#### Modification records:
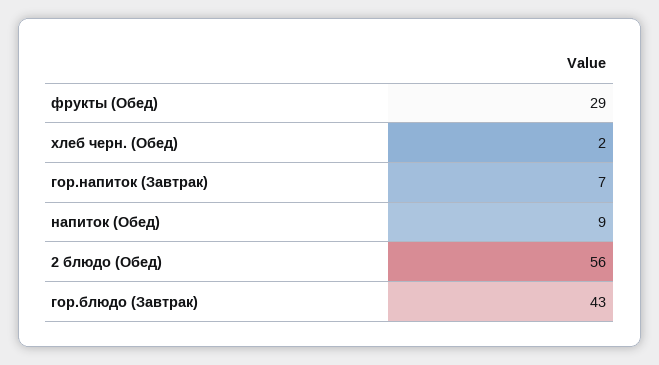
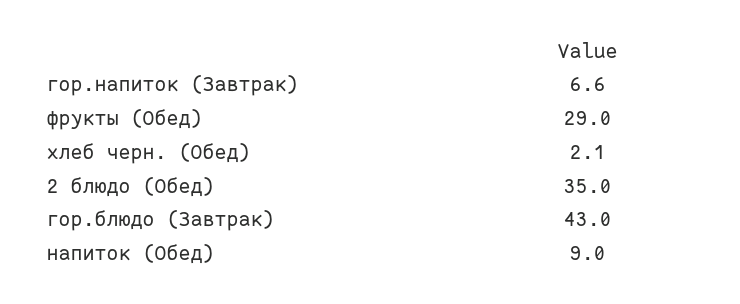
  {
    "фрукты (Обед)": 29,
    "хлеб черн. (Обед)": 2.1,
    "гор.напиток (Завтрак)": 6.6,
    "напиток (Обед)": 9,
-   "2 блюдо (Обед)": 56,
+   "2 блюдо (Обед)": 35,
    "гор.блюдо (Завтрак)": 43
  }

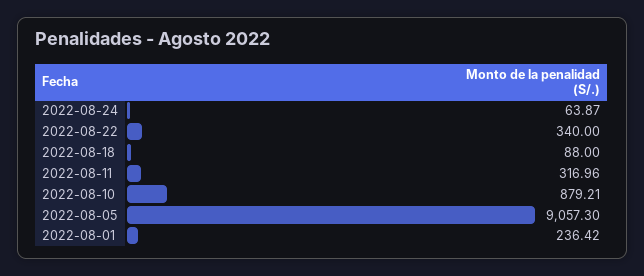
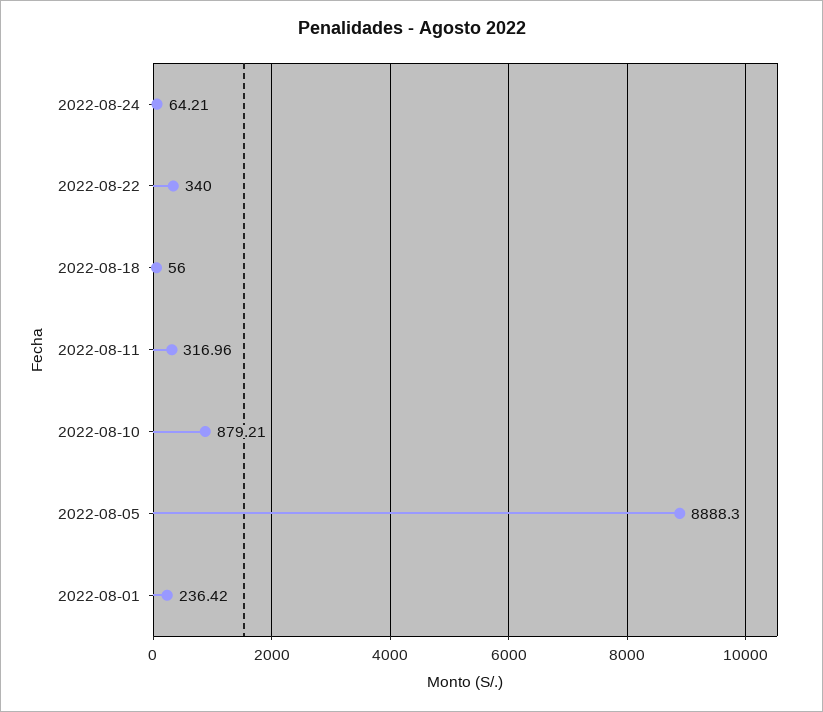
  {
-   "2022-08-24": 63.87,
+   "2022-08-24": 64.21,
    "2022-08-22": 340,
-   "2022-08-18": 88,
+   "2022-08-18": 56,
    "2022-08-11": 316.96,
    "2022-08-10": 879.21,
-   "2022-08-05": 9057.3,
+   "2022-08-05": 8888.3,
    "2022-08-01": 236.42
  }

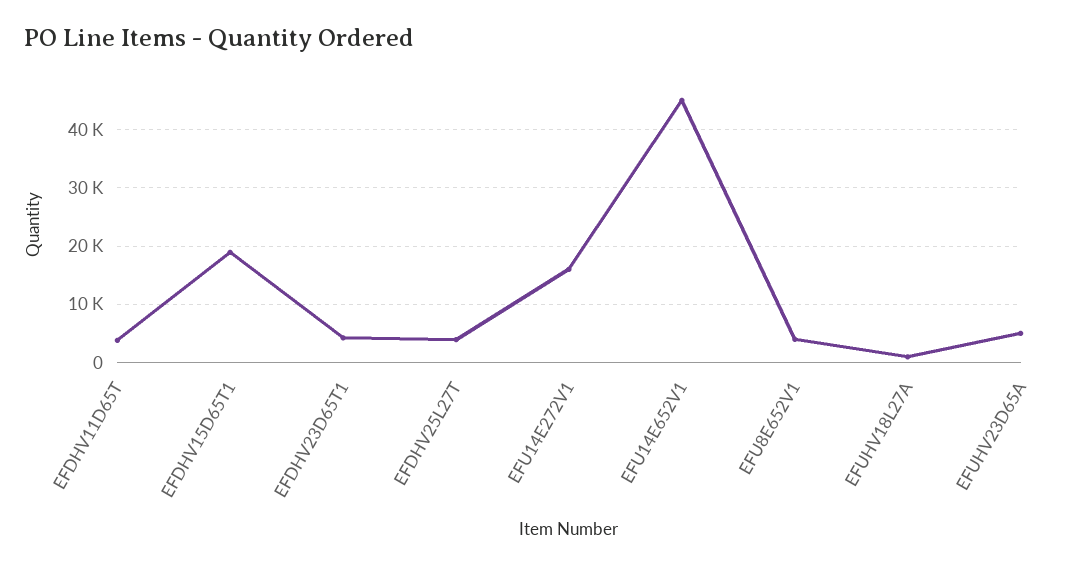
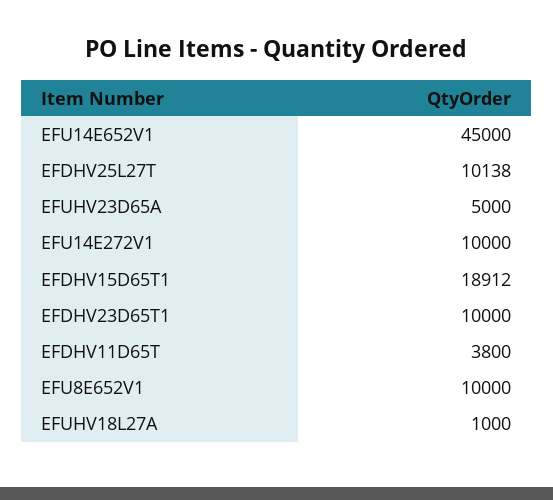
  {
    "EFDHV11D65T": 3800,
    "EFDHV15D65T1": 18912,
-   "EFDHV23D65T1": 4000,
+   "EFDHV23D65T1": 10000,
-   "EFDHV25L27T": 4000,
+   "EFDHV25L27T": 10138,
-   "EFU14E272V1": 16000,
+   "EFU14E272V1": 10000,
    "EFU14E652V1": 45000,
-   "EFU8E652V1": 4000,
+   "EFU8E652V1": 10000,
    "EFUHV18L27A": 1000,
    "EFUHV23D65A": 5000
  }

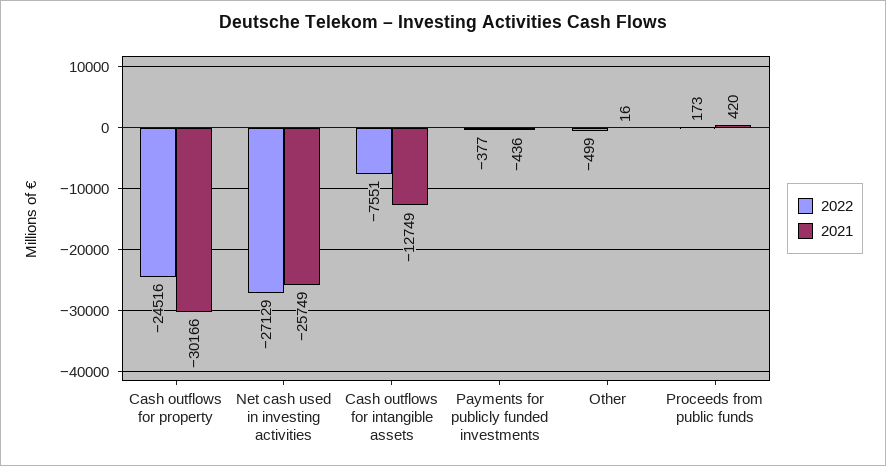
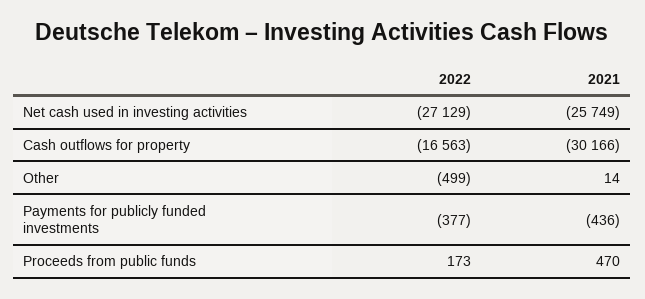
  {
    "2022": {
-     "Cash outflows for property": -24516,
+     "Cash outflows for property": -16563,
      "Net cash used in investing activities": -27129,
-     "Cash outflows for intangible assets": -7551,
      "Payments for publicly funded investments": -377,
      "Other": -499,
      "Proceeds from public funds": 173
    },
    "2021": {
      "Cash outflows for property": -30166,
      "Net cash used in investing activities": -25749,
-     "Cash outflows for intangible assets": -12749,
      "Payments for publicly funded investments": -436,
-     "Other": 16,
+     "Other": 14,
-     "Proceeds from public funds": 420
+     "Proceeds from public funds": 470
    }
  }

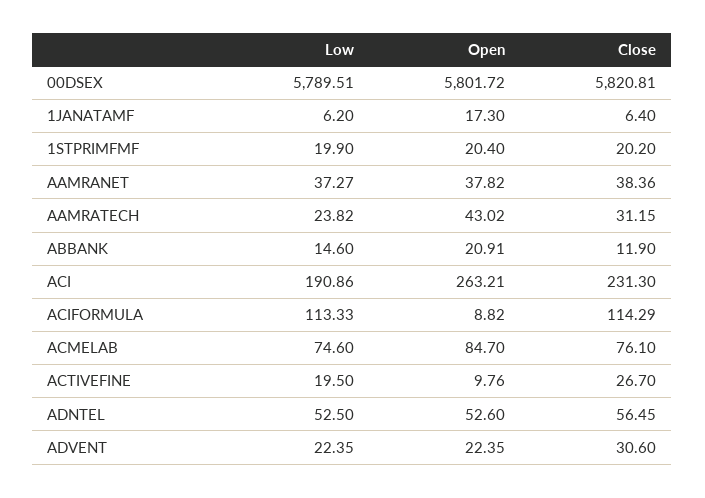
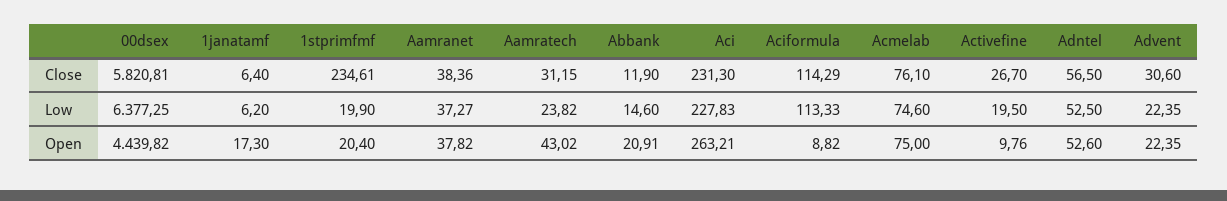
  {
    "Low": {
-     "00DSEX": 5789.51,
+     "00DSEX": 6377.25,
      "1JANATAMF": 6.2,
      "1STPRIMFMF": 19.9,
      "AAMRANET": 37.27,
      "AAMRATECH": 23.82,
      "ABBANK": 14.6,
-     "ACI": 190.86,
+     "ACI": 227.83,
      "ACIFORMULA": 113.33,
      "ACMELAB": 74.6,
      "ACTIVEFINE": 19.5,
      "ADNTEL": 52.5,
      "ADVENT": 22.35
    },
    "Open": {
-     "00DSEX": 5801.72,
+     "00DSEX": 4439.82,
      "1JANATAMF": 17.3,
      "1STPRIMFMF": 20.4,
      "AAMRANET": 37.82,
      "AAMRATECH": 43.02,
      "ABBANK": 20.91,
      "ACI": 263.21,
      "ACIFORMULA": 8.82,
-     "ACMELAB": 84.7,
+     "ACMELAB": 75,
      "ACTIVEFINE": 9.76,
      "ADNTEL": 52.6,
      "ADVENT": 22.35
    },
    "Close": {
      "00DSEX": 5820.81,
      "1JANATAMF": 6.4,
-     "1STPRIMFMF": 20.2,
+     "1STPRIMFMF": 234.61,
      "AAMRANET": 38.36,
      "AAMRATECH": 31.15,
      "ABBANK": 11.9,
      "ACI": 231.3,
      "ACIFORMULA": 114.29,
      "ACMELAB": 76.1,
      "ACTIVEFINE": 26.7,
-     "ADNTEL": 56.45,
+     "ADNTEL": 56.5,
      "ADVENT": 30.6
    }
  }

#### YOUR TASK:
Each line of the data above that contains the word "блюдо" counts once; report the total and add nothing.

#### EXERCISE RESULT:
3